A less contemporary bit of social impact investing wisdom comes from the ancient Greeks: "First secure an independent income, then practice virtue." If you are halfway there and ready now to practice a bit of virtue, 2011 Opportunity Collaboration Delegates working to "solve poverty" and create virtue with your capital are:

  • Calvert Foundation: an industry-leading nonprofit investing in a diversified mix of domestic and international organizations, including affordable housing, microfinance, small business development, charter schools, daycare centers and rehabilitation clinics.

  • Eleos Foundation: a foundation making early-stage, very high-impact grants and investments in market-based solutions in the sectors of health and education in geographical areas of extreme poverty.
  • ImpactAssets: a nonprofit financial services company aggregating and investing assets to solve the world's toughest problems by catalyzing investment capital for maximum environmental, social and financial impact.
  • MicroCredit Enterprises: a nonprofit microfinance funder who utilizes the financial capital and good credit of high-net-worth individuals, foundations, companies and other institutions to guarantee microloans around the world.

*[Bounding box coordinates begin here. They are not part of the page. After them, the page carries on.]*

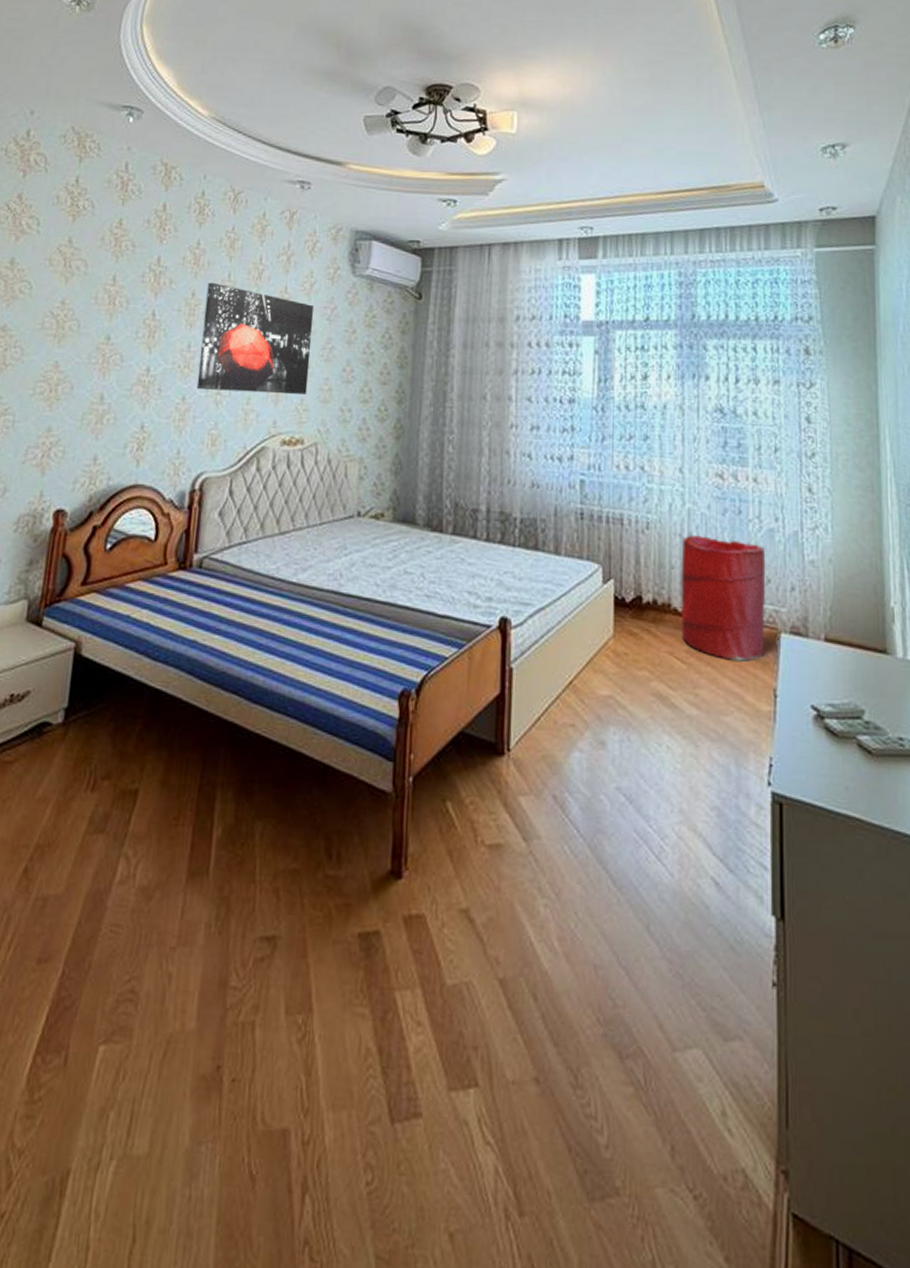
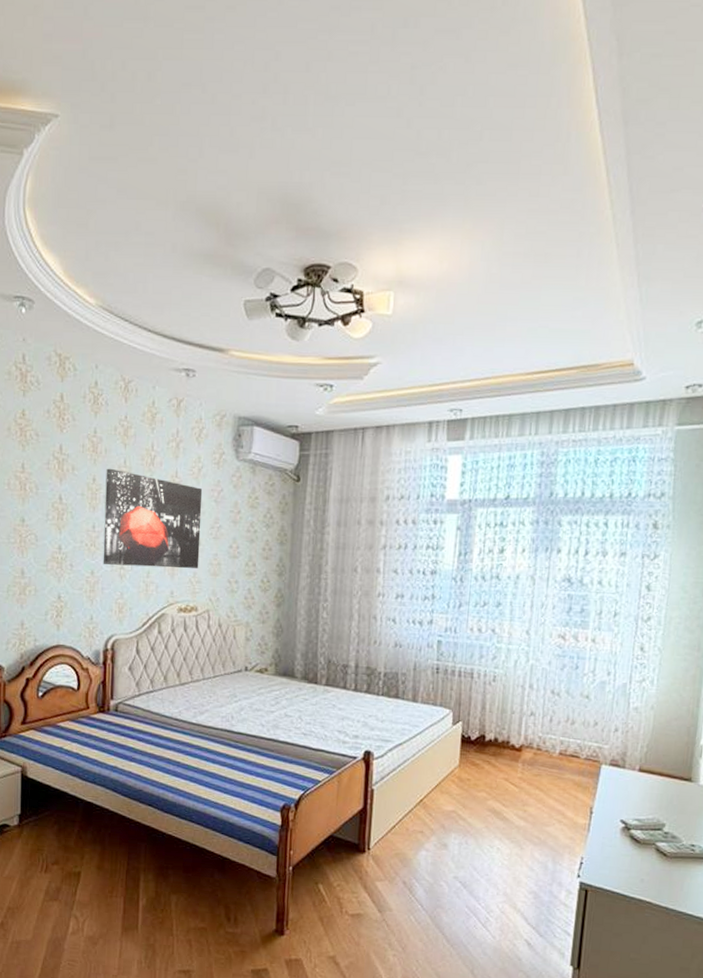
laundry hamper: present [681,535,766,662] -> none [517,686,596,786]

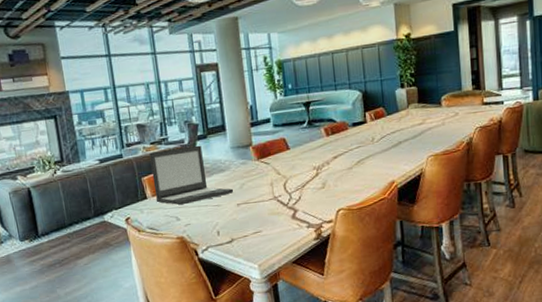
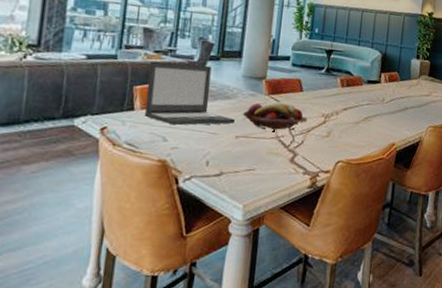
fruit basket: none [238,164,300,194] -> present [242,103,307,131]

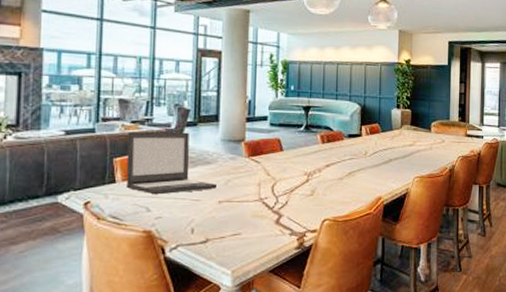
fruit basket: present [242,103,307,131] -> none [223,164,289,193]

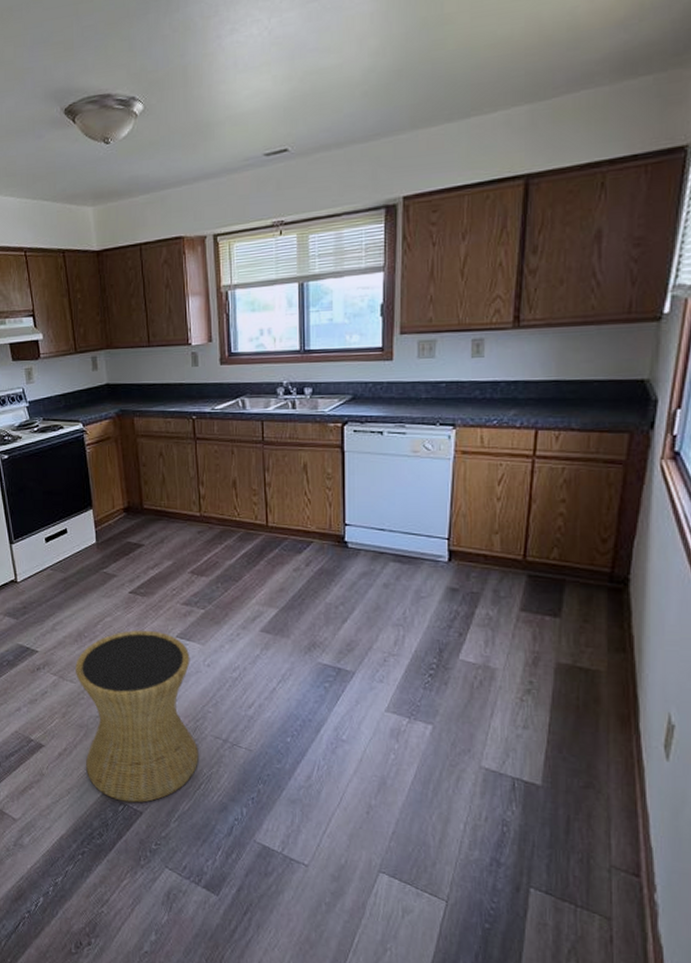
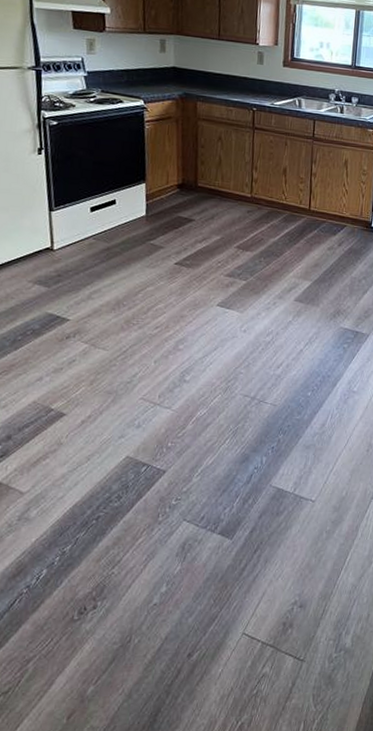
side table: present [76,630,199,803] -> none [109,299,229,462]

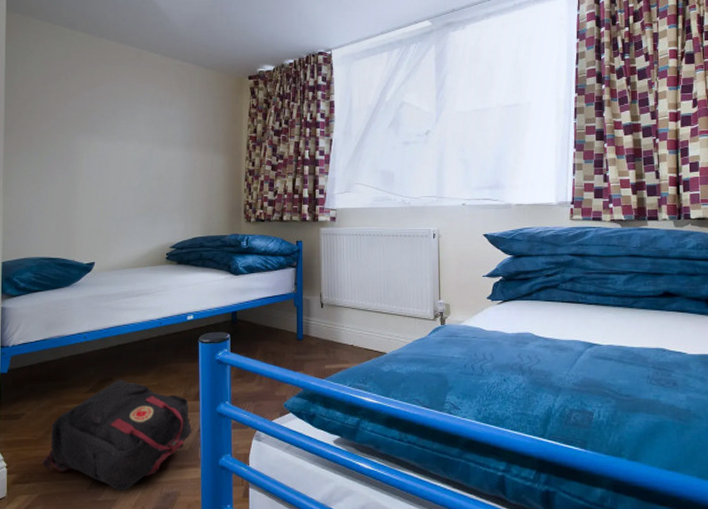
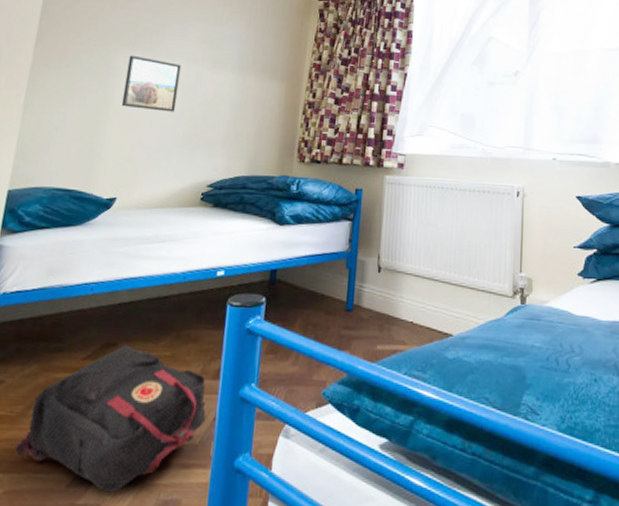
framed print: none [88,139,135,187] -> present [121,55,182,112]

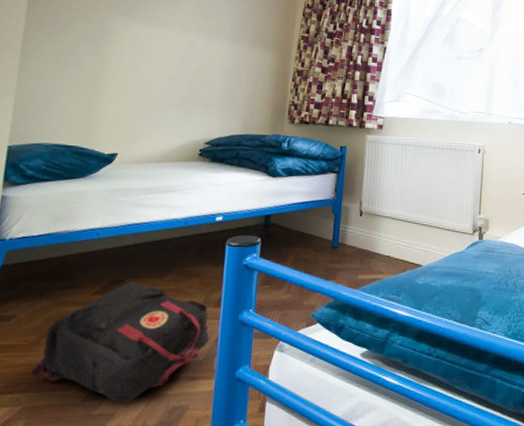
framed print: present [121,55,182,112] -> none [118,23,177,77]

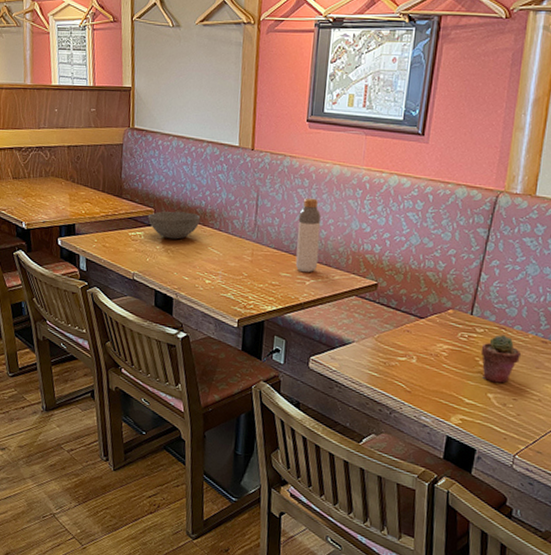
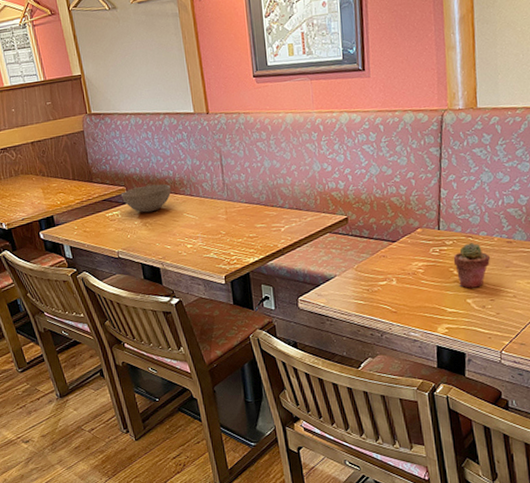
bottle: present [295,198,321,273] -> none [262,148,289,221]

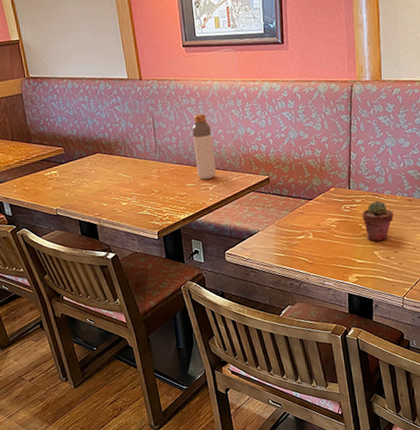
bowl: present [121,184,172,213] -> none [58,145,107,173]
bottle: none [262,148,289,221] -> present [192,113,216,180]

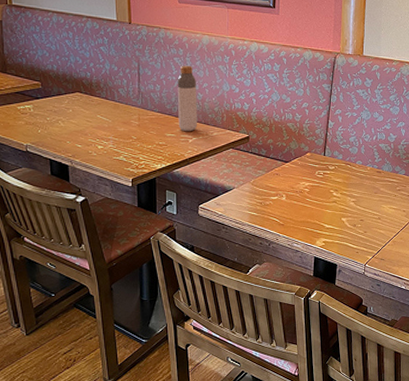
potted succulent: present [362,201,394,242] -> none [334,170,364,209]

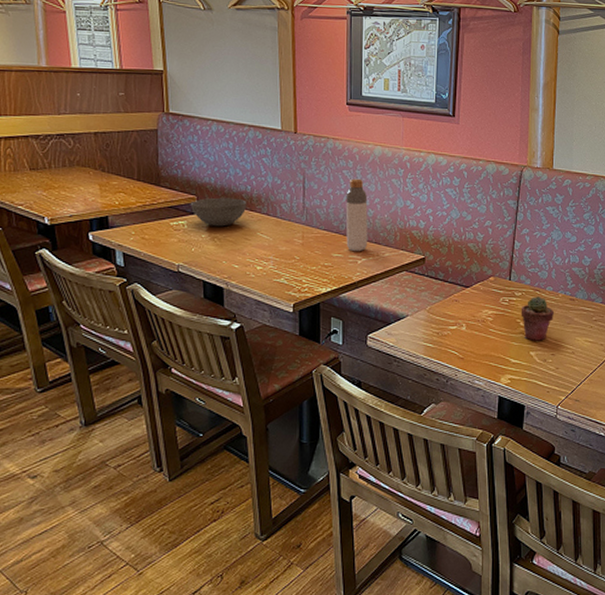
bowl: none [35,83,88,110] -> present [190,197,247,227]
potted succulent: none [334,170,364,209] -> present [521,296,555,341]

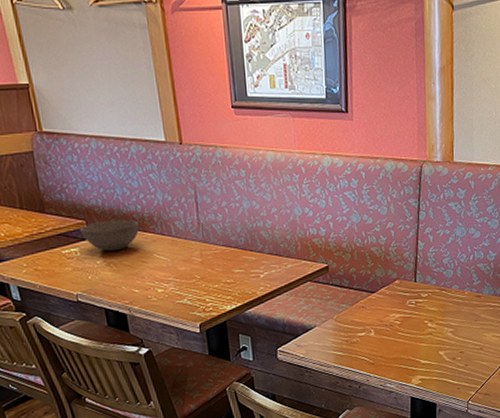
bottle: present [345,178,368,252] -> none [241,188,268,266]
potted succulent: present [521,296,555,341] -> none [428,296,462,341]

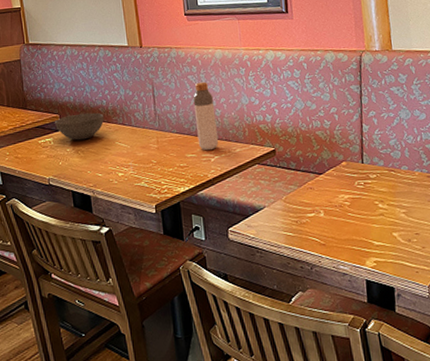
bottle: none [241,188,268,266] -> present [193,81,218,151]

  • Mission Markets: a comprehensive marketplace created for buyers, sellers and other stakeholders within the impact sector who gain access to a secure online network, where they can discover information, assess opportunities, attract capital and transact across the social and environmental markets spectrum.
  • Root Capital: a nonprofit social investment fund for grassroots businesses in rural areas of developing countries which provides capital, delivers financial training and strengthens market connections for small and growing businesses that build sustainable livelihoods and transform rural communities in poor, environmentally vulnerable places.
  • Sarona Asset Management: an impact-investment asset manager whose latest fund, the Sarona Frontier Markets Fund, is a private equity fund-of-funds, investing in small- to mid-market companies with strong growth potential.
  • ShoreBank International: advisor to financial institutions throughout the world to promote asset building resulting in improved living conditions, greater economic growth rates globally and improved political stability.